When the study door had closed behind the two men, Mr. Montfort dropped his pleasant, careless manner and faced Mr. Pollock with an anxious face.

“Pollock,” he began abruptly, “I’m worried.”

“What about?” asked Pollock, turning from the window, where he seemed to be viewing the landscape.

“Have you heard the rumors about my wife being of African descent?” Montfort asked, coming very close to Pollock, as though afraid the very air would hear him. “There are threats, too, against my life because of my desire to free my slaves.”

“Nonsense!” exclaimed Pollock. “I have heard the rumors about Mrs. Montfort, but that is nothing — nothing but the malice of some malicious, jealous woman. As for the threats against your life, how can you think of such things a second time.
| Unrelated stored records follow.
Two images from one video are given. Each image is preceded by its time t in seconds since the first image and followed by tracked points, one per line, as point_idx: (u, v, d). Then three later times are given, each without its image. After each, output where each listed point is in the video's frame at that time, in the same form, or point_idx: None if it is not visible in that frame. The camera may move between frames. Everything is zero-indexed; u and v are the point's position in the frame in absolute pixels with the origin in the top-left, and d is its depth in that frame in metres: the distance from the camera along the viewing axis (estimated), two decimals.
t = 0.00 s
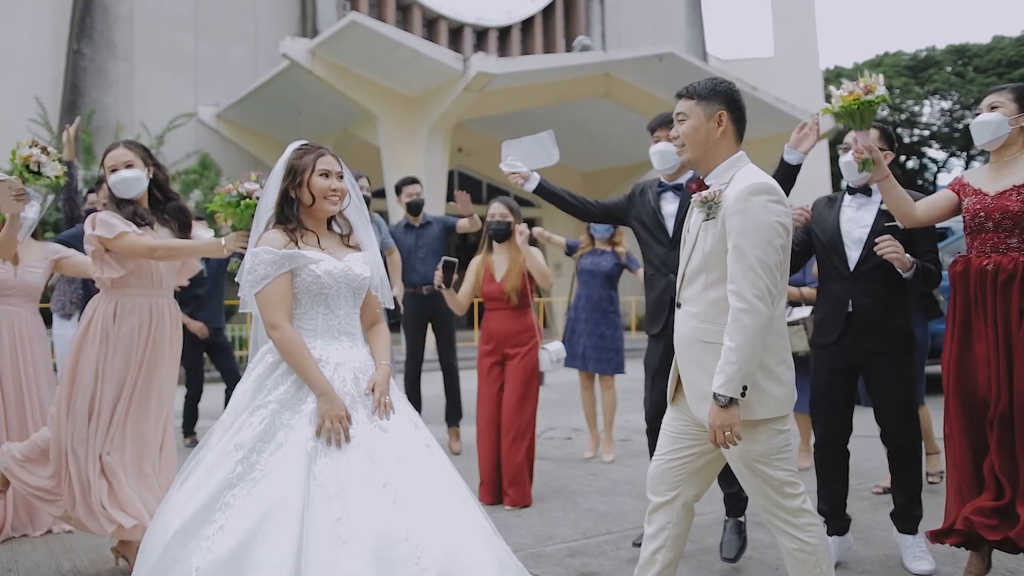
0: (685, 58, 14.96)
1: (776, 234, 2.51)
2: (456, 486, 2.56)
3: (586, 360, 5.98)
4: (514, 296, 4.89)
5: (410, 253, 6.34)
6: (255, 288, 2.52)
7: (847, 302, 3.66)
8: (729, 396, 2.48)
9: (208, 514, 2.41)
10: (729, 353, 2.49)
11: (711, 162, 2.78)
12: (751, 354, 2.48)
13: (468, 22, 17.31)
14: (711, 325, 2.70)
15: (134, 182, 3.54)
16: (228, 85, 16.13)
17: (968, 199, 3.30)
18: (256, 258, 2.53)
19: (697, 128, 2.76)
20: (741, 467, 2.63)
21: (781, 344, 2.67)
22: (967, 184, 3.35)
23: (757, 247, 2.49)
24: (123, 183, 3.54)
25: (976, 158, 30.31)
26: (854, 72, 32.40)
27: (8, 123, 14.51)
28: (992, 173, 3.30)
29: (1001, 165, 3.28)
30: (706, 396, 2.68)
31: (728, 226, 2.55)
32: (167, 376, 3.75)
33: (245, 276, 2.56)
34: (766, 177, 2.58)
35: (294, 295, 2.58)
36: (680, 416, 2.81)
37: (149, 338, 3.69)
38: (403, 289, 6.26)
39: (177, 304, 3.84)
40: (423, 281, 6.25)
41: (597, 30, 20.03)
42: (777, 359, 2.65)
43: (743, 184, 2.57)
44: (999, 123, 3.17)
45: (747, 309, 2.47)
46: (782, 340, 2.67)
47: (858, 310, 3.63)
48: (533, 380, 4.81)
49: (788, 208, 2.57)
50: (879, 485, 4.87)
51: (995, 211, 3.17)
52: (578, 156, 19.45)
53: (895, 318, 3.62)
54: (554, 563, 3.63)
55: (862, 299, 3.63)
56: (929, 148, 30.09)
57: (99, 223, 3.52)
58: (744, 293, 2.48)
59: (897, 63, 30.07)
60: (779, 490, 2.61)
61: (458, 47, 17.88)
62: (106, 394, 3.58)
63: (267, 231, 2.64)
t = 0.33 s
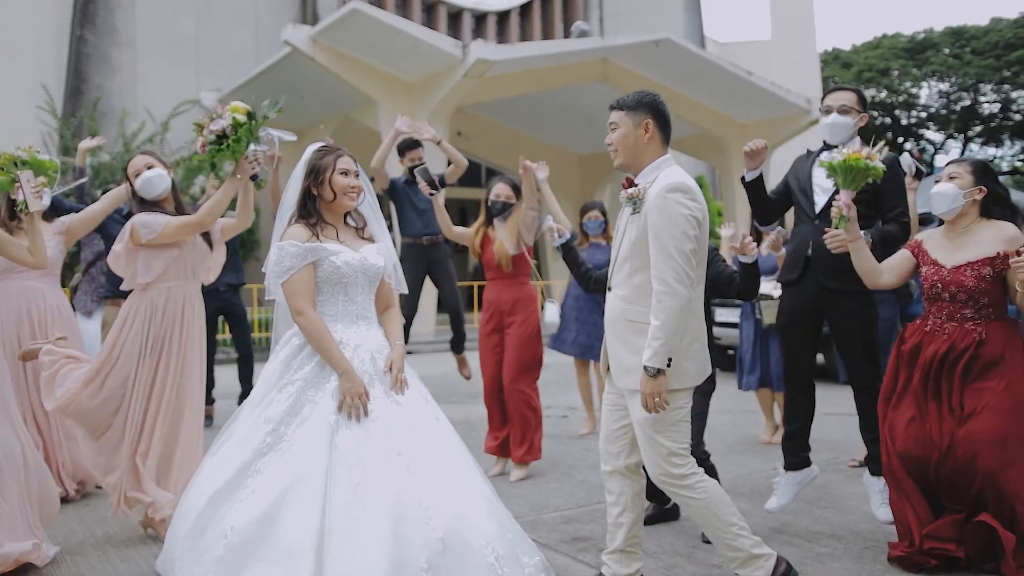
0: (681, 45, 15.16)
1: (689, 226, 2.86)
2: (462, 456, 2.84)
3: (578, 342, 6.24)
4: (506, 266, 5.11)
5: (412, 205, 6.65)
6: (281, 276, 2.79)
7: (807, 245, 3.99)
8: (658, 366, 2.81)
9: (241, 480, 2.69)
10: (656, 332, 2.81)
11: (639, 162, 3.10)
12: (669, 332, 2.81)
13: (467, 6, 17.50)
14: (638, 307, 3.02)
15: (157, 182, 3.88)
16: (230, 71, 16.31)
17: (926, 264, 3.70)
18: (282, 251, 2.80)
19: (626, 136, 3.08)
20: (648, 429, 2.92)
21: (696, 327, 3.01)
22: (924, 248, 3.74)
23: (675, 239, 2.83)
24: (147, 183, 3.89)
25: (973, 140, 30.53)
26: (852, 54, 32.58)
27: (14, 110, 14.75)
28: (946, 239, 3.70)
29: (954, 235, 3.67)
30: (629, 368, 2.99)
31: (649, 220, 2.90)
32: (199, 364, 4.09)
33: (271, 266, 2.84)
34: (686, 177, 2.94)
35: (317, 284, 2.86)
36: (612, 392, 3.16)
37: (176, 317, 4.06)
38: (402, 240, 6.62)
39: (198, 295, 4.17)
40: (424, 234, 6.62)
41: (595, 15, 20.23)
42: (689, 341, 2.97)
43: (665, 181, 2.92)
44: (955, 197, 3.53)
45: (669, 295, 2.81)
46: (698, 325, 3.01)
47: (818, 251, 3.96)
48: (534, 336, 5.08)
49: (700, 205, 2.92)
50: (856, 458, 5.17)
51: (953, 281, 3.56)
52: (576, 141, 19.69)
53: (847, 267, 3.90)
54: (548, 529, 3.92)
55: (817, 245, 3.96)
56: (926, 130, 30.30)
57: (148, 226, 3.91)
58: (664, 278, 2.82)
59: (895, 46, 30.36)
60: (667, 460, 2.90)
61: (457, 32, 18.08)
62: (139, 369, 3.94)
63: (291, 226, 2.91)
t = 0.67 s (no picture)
0: (677, 45, 15.38)
1: (636, 231, 3.08)
2: (466, 442, 3.12)
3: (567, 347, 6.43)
4: (507, 281, 5.42)
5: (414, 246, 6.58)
6: (302, 278, 3.06)
7: (783, 312, 4.18)
8: (610, 353, 3.05)
9: (267, 463, 2.98)
10: (610, 321, 3.04)
11: (594, 170, 3.30)
12: (619, 324, 3.04)
13: (465, 6, 17.78)
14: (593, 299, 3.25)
15: (183, 190, 4.20)
16: (230, 71, 16.58)
17: (885, 210, 3.83)
18: (301, 257, 3.07)
19: (582, 146, 3.29)
20: (590, 400, 3.18)
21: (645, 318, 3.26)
22: (886, 198, 3.86)
23: (623, 240, 3.06)
24: (171, 195, 4.21)
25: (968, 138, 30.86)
26: (848, 52, 32.93)
27: (20, 110, 15.00)
28: (906, 188, 3.81)
29: (913, 185, 3.79)
30: (578, 353, 3.24)
31: (602, 224, 3.13)
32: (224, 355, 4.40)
33: (292, 270, 3.11)
34: (636, 186, 3.17)
35: (334, 286, 3.14)
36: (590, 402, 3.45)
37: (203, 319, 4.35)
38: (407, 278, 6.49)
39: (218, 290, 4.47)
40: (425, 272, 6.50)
41: (592, 15, 20.48)
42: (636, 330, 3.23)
43: (617, 188, 3.15)
44: (911, 150, 3.66)
45: (619, 292, 3.04)
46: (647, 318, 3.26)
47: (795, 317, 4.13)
48: (524, 353, 5.42)
49: (648, 209, 3.15)
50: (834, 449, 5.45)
51: (908, 222, 3.70)
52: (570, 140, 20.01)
53: (822, 331, 4.07)
54: (541, 512, 4.20)
55: (792, 308, 4.15)
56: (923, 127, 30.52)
57: (169, 232, 4.18)
58: (613, 278, 3.05)
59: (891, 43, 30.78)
60: (588, 437, 3.18)
61: (456, 32, 18.33)
62: (176, 361, 4.24)
63: (309, 232, 3.19)
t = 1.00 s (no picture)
0: (675, 46, 15.63)
1: (604, 241, 3.34)
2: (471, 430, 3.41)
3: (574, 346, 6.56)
4: (510, 273, 5.71)
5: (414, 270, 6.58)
6: (321, 279, 3.34)
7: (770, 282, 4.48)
8: (582, 352, 3.27)
9: (288, 450, 3.27)
10: (583, 321, 3.28)
11: (568, 177, 3.56)
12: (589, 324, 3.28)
13: (466, 6, 18.03)
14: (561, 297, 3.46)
15: (204, 198, 4.47)
16: (234, 72, 16.85)
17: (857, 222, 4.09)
18: (320, 260, 3.35)
19: (551, 159, 3.54)
20: (552, 390, 3.40)
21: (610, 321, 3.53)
22: (858, 215, 4.12)
23: (591, 247, 3.32)
24: (193, 202, 4.48)
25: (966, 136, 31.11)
26: (847, 50, 33.20)
27: (28, 111, 15.28)
28: (874, 203, 4.08)
29: (882, 199, 4.05)
30: (545, 348, 3.44)
31: (572, 233, 3.38)
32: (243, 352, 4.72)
33: (311, 272, 3.39)
34: (604, 198, 3.42)
35: (350, 285, 3.42)
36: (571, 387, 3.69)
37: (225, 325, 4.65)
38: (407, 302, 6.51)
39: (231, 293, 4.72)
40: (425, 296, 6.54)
41: (592, 16, 20.72)
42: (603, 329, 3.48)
43: (585, 200, 3.40)
44: (877, 164, 3.94)
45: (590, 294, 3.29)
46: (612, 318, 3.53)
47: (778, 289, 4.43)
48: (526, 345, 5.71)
49: (613, 220, 3.41)
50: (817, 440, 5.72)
51: (877, 236, 3.95)
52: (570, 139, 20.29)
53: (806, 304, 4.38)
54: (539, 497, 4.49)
55: (777, 276, 4.45)
56: (921, 125, 30.75)
57: (190, 234, 4.45)
58: (586, 279, 3.30)
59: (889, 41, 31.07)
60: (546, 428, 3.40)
61: (456, 32, 18.58)
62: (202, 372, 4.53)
63: (326, 237, 3.47)
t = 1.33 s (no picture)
0: (672, 46, 15.87)
1: (563, 253, 3.58)
2: (472, 415, 3.70)
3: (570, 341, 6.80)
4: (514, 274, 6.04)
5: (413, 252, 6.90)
6: (335, 276, 3.60)
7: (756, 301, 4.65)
8: (544, 352, 3.50)
9: (305, 432, 3.57)
10: (541, 327, 3.51)
11: (531, 185, 3.76)
12: (546, 333, 3.51)
13: (466, 5, 18.28)
14: (515, 301, 3.69)
15: (227, 204, 4.74)
16: (238, 71, 17.10)
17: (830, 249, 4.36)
18: (336, 259, 3.60)
19: (514, 169, 3.75)
20: (518, 389, 3.63)
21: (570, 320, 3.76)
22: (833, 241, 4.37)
23: (546, 255, 3.54)
24: (217, 208, 4.75)
25: (965, 133, 31.33)
26: (845, 47, 33.46)
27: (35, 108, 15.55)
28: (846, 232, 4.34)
29: (852, 227, 4.30)
30: (506, 347, 3.67)
31: (530, 241, 3.60)
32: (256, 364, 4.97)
33: (327, 269, 3.65)
34: (562, 209, 3.63)
35: (364, 281, 3.68)
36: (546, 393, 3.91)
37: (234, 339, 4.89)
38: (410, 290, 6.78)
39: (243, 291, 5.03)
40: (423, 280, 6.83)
41: (591, 14, 20.96)
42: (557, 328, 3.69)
43: (544, 209, 3.62)
44: (847, 195, 4.19)
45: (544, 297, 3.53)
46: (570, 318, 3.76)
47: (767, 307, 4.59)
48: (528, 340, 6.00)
49: (569, 229, 3.63)
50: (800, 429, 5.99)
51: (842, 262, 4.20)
52: (569, 135, 20.54)
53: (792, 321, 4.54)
54: (536, 483, 4.76)
55: (765, 296, 4.60)
56: (919, 122, 30.98)
57: (194, 242, 4.63)
58: (541, 287, 3.53)
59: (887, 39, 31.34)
60: (524, 430, 3.64)
61: (457, 31, 18.83)
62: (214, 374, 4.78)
63: (340, 238, 3.73)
You are among the most chivalrous people on the face of the earth, who will protect you in your home.”

Montfort stood a moment before his friend, gazing at him earnestly; then he said: “Pollock, if anything happens to me, I want you to promise me to help my wife and babies to get back to Bermuda.”

“Why, what can happen, man; you are nervous without a cause.”

“In that safe,” continued Montfort, not heeding the interruption, “you will find money and deeds; promise me that you will save them for my family.”

“I promise; but it is all nonsense.”

“I shall hold you to your promise,” replied Montfort solemnly.

The committee on public safety generally met once a month. They had a chairman, but no one knew his identity save a chosen few of the committee. Indeed very little was known positively as to the identity of any of the members; certainly no one would ever have suspected the elegant Anson Pollock of being connected with such an organization.